* [Prompt] Continue the account of two UT students writing a song in 1902 from the point where it stops.

* [Extract provided]
-.-.-
In May of 1902, UT students John Lang Sinclair and Lewis Johnson went to see a show downtown.

After the show they decided to hit a bar on Lavaca Street before calling it a night. A couple beers later they were convinced they had a song to write. The college buddies were both musically inclined. Sinclair played banjo; Johnson directed the University Chorus and played tuba in the school band. They headed back to their dorm and hammered out “Jolly Students of the Varsity.” It was a parody of “Jolly Students of America,” a popular song they both knew. While Johnson figured out the melody, Sinclair scribbled lyrics. It was another late night in Brackenridge Hall. Brackenridge was the first dormitory on campus. It was known as B Hall, and the “poor boys” of B Hall had a reputation for late night merriment and ungentle mischief.


Sinclair and Johnson remade “Jolly Students” as an anthem of gleeful defiance toward law enforcement. Sinclair penned six verses and crafted a chorus that landed somewhere between “Dancing in the Street” and “Fuck tha Police.”
-.-.-
* [Collected material]
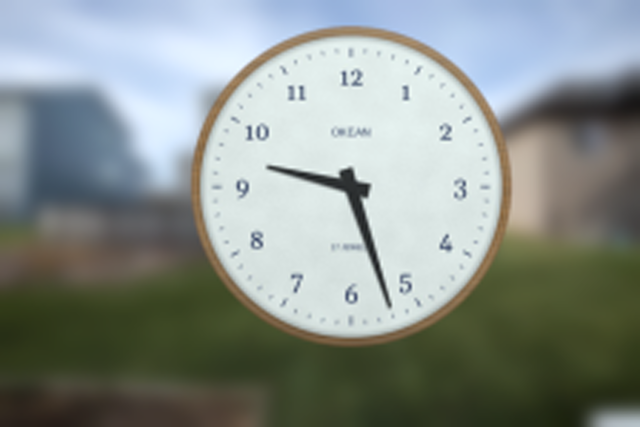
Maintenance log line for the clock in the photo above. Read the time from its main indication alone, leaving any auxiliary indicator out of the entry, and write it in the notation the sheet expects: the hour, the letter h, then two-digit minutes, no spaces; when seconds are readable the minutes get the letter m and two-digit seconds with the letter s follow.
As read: 9h27
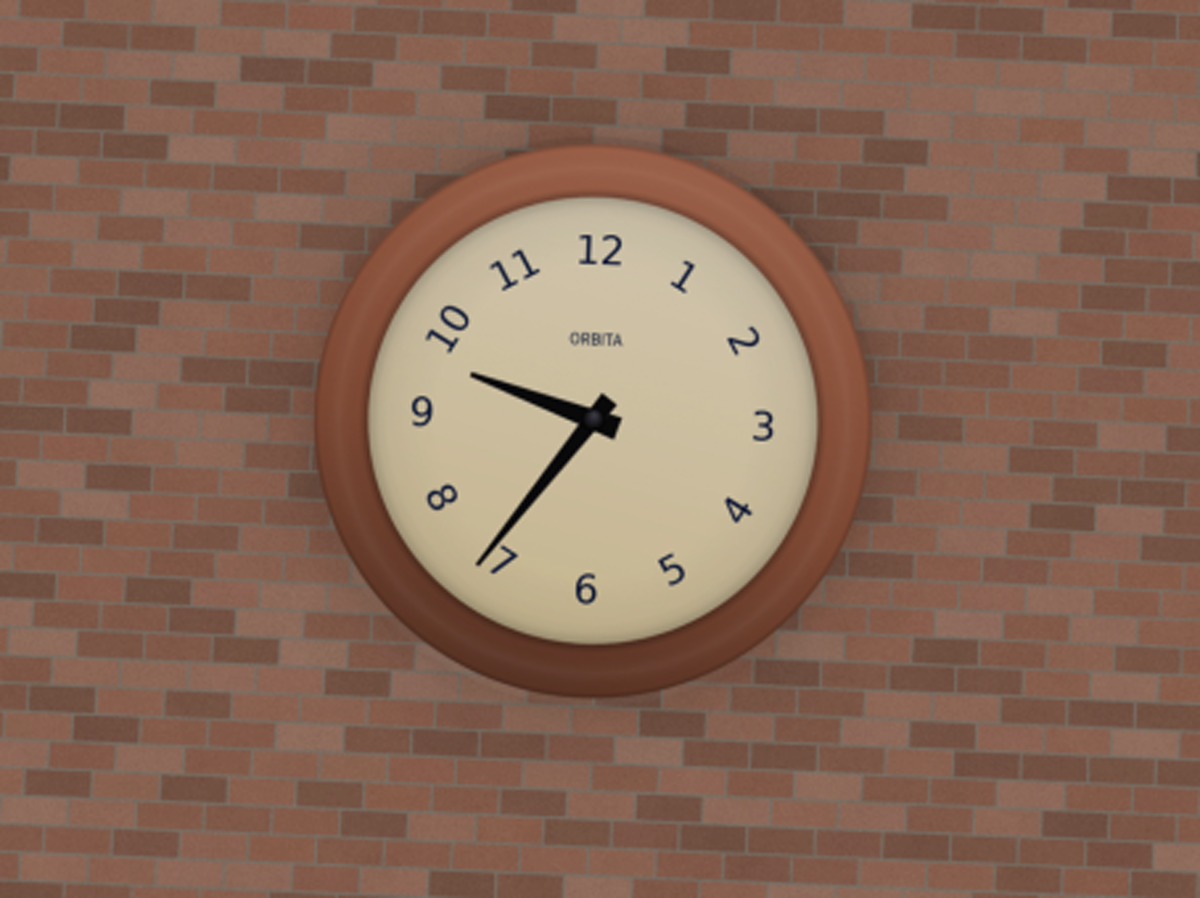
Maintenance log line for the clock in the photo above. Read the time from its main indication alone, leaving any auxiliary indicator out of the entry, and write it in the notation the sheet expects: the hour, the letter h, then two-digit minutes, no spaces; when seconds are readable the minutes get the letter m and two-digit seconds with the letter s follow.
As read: 9h36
-.-.-
* [Response to this task]
For we are jolly students of the Varsity, the Varsity!

We are a merry, merry crew

We’ll show the chief of all policemen who we are

Rah! Rah! Rah!

Down on the Avenue

(Chorus of “Jolly Students of the Varsity”)

 

Jolly Students with Attitudes

The song's outlaw sensibility typified the culture of B Hall. B Hallers brawled with fraternities, taunted deans, and dropped water bombs from every window. When they couldn’t find frats to fight, they devised pranks to torment freshmen. If the legislature was in session, they schemed to clown state senators.


When the frats called them barbs, as in barbarians, the B Hallers embraced the insult as a fitting description of their outsider identity. They were the Greasers to the fraternity Socs. The residents of Brackenridge Hall regarded their dorm as an experiment in autonomous democracy under the umbrella of an otherwise oligarchic institution. Former Texas governor James Ferguson suggested that the dorm’s culture was closer to anarchic than democratic when he observed, “The laws of Texas stop at the doors of B Hall.”


They were also barbs as in barbers. They were notorious for providing their classmates with nonconsensual haircuts. They would tie the hands of their captives with rope and pour water over the knots so that the ropes would draw up tighter around their captives’ wrists. They attempted to terrify their bound hostages before marching them up to the roof of their four-storey dorm where the ceremonial shearing took place.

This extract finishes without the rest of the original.